Кэндзиро провел рукой по лезвию, стирая пыль и грязь. Под пальцами проступили следы прошлого: зазубрины от клыков змея, царапины от камней пустыни. Он вспомнил, как этот меч пел в его руках, как рассекал воздух, как был продолжением его воли. Теперь он казался тяжелым, мертвым, но в этой тяжести была правда. Кэндзиро посмотрел на него с отвращением, смешанным с принятием, и тихо произнес:
— Ты больше не моя честь. Но ты поможешь мне найти ее. Поможешь мне найти правду.
Он поднялся, его осанка стала чуть прямее, хотя плечи все еще гнулись под грузом боли. Туман вокруг него дрогнул, расступился, словно мир почувствовал перемену в его сердце. Ветер, пробежавший по долине, унес сухие листья и пыль, и в его порывах Кэндзиро услышал далекий, едва уловимый отголосок змеиного рева — живого, насмешливого. Но страх, что некогда сковывал его, ушел. Он шагнул вперед, сжимая меч, и его шаги, тяжелые, но уверенные, звучали как удары молота по наковальне судьбы.
— Я найду способ, Сакура, — сказал он, и его голос, низкий и твердый, прорезал
тишину.
— Даже если это убьет меня.
Меч висел у его пояса, больше не символ, а инструмент — холодный, безжалостный, как его новая цель. Кэндзиро шел сквозь туман, его фигура растворялась в серой пелене, но в каждом его движении чувствовалась новая воля. Он не был прежним Кэндзиро, гордым самураем с чистым сердцем. Он был сломленным человеком, принявшим свою боль, но обретшим фокус. Его путь вел в неизвестность, туда, где ждала новая битва — не за честь, а за любовь, за правду, за Сакуру.
Туман сомкнулся за его спиной, и долина погрузилась в тишину. Лишь валун остался стоять, молчаливый страж места, где Кэндзиро упал — и где он начал подниматься вновь.

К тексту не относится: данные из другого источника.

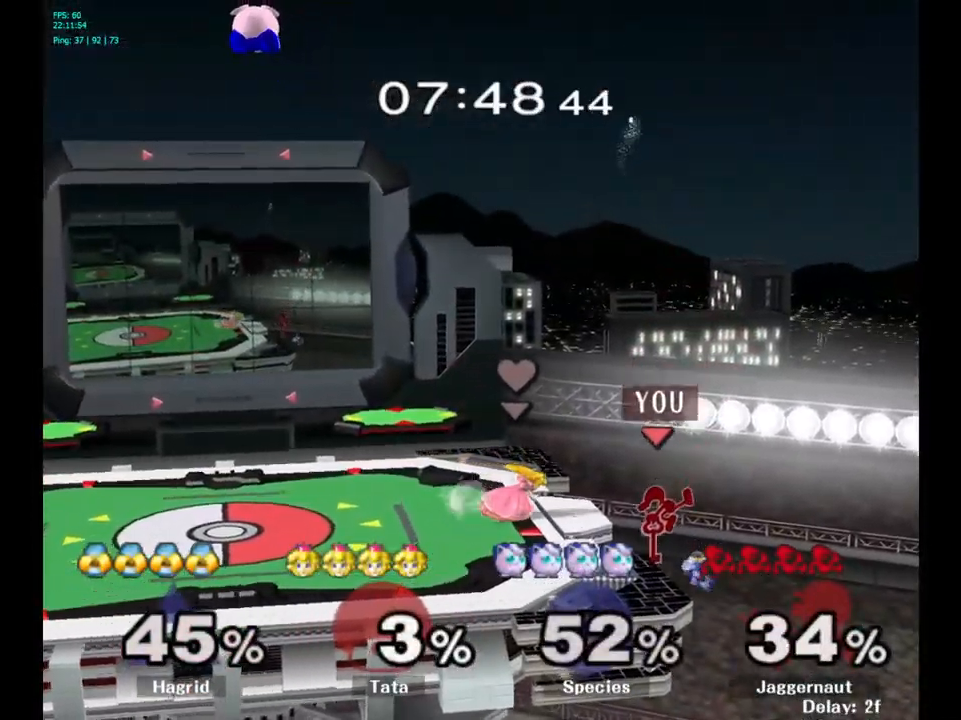
{"buttons": [], "left_stick": "up-left", "right_stick": "center", "events": [[350, "left_stick", "up-left"]]}
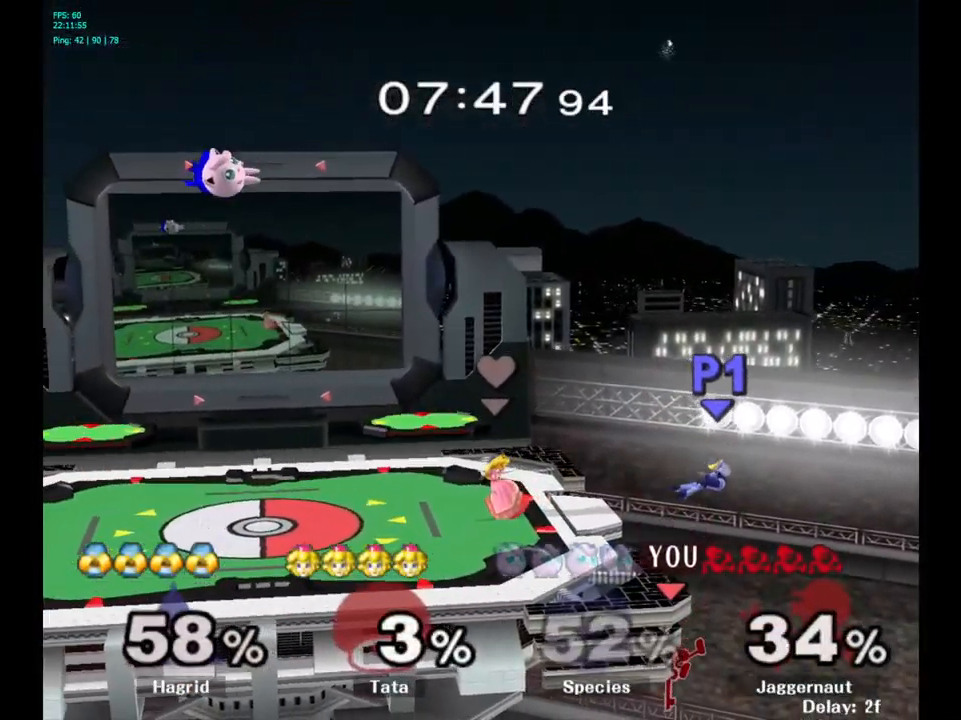
{"buttons": [], "left_stick": "up-right", "right_stick": "center", "events": [[166, "B", "down"], [216, "left_stick", "up"], [250, "B", "up"], [366, "left_stick", "up-right"]]}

Туман стелился по земле, словно саван, окутывая тропу, по которой шел Кэндзиро. Его шаги, тяжелые и размеренные, оставляли в пыли едва заметные следы, тут же пожираемые сыростью. Долина Сакуры, некогда сияющая жизнью, теперь дышала смертью, и каждый вдох Кэндзиро был пропитан ее горьким ароматом — смесью увядших цветов и гниющей древесины. Он не оглядывался назад, зная, что позади лишь пустота, но и впереди его ждала не надежда, а тень — тень его прошлого, тень Сакуры, зовущая его в сердце проклятия.
Пейзаж вокруг становился все мрачнее. Сквозь пелену облаков солнце почти не проникало, и долина тонула в сером полумраке, где тени деревьев казались живыми, шевелящимися в такт ветру. Колючки кустарников цеплялись за его кимоно, оставляя новые прорехи на и без того истрепанной ткани, но он не замечал этого. Его янтарные глаза, теперь почти угасшие, но все еще цепкие, выхватывали детали: обломки старой телеги, застрявшей в грязи, кости какого-то мелкого зверька, белеющие среди травы, и черные пятна на коре деревьев, похожие на следы яда, сочащегося из земли. Это была не просто увядшая земля — это была земля, отравленная, истекающая кровью тьмы.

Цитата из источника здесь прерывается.